As more focus is placed on the sector, the pace of development and involvement of humans-in-the-loop will continue to increase and so will the efficiency and accuracy of the machine translation software.
Twenty-first-century enterprises look for high-quality and immediate language deliveries as they handle big data. Advanced artificial intelligence has now made it possible for companies of all sizes to compete in content publishing using specialist machine translation, particularly when they focus on specific languages and use cases. That has also had the effect of opening up opportunities for innovators and entrepreneurs to provide specialized solutions to meet the increasing, globalization-driven demand.
4. What Are Some Good Examples of Translation Services that Uses AI?
There are several free Machine Translation Tools existing in the market that are available worldwide such as Google Translate, Bing Microsoft Translator, DeepL, and Reverso Translation, and others paid such as memoQ Translator PRO, Systran Translate PRO, Smartling, Crowdin, TextUnited, Amazon Translate, and Memsource.
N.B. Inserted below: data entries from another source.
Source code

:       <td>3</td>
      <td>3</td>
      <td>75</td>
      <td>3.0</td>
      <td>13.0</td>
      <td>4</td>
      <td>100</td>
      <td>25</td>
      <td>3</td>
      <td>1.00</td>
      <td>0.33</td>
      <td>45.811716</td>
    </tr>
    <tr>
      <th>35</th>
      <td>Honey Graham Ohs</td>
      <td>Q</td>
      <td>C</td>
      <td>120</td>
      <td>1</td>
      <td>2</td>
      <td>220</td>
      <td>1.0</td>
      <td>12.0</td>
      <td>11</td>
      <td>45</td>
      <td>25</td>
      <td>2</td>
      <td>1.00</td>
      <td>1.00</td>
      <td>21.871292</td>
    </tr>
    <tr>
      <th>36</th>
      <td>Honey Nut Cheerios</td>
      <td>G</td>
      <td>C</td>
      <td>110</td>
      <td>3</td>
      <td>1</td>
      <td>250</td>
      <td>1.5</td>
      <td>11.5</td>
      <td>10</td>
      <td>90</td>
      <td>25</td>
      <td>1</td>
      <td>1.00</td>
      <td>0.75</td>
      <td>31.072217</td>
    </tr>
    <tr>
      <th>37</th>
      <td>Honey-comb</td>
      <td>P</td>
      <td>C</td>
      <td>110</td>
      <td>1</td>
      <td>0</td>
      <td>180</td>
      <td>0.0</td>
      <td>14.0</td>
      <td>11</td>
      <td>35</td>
5. What Trends Are Emerging with AI in Translation?
It is true that machine learning and AI become must-have capabilities in every industry, but it is still unknown how exactly they will shape the future.
Sometimes, we hear that Machine intelligence will exceed human intelligence and go beyond our control. But no one can confirm it, yet.
The AI that we have now is called “weak AI” or “narrow AI.” All existing AIs are narrow. No matter what technology you take, AI is only focused on one narrow task, whether it is machine translation, speech recognition, flying planes, or driving cars.
“Strong AI” (or “full AI,” “general AI” and “deep AI”) is still a sci-fi concept, but we are getting there. Strong AI will combine multiple AIs together and is said to be about as capable as humans. It is as if Siri one day started understanding any instruction, including those given in a strong or unusual accent, but additionally and more importantly, she would be able to create her own music (based on your musical preferences), accurately forecast business trends and choose the best-fitting clothes for you online.
The third, and the most powerful version of AI, is called “super AI” (or ASI). It is something we can only speculate about. The definition is simple: Super AI would surpass all human intelligence, and its limits will be unknown and barely conceivable by a human mind.
We can only speculate about the future, but no one knows how far AI will go, what form it will take, and what will be the next ground-breaking technology to change the world in the same fashion as the internet, social media and big data did. However, instead of being afraid of what the unknown future holds for us, we can assume an explorative and inquisitive approach.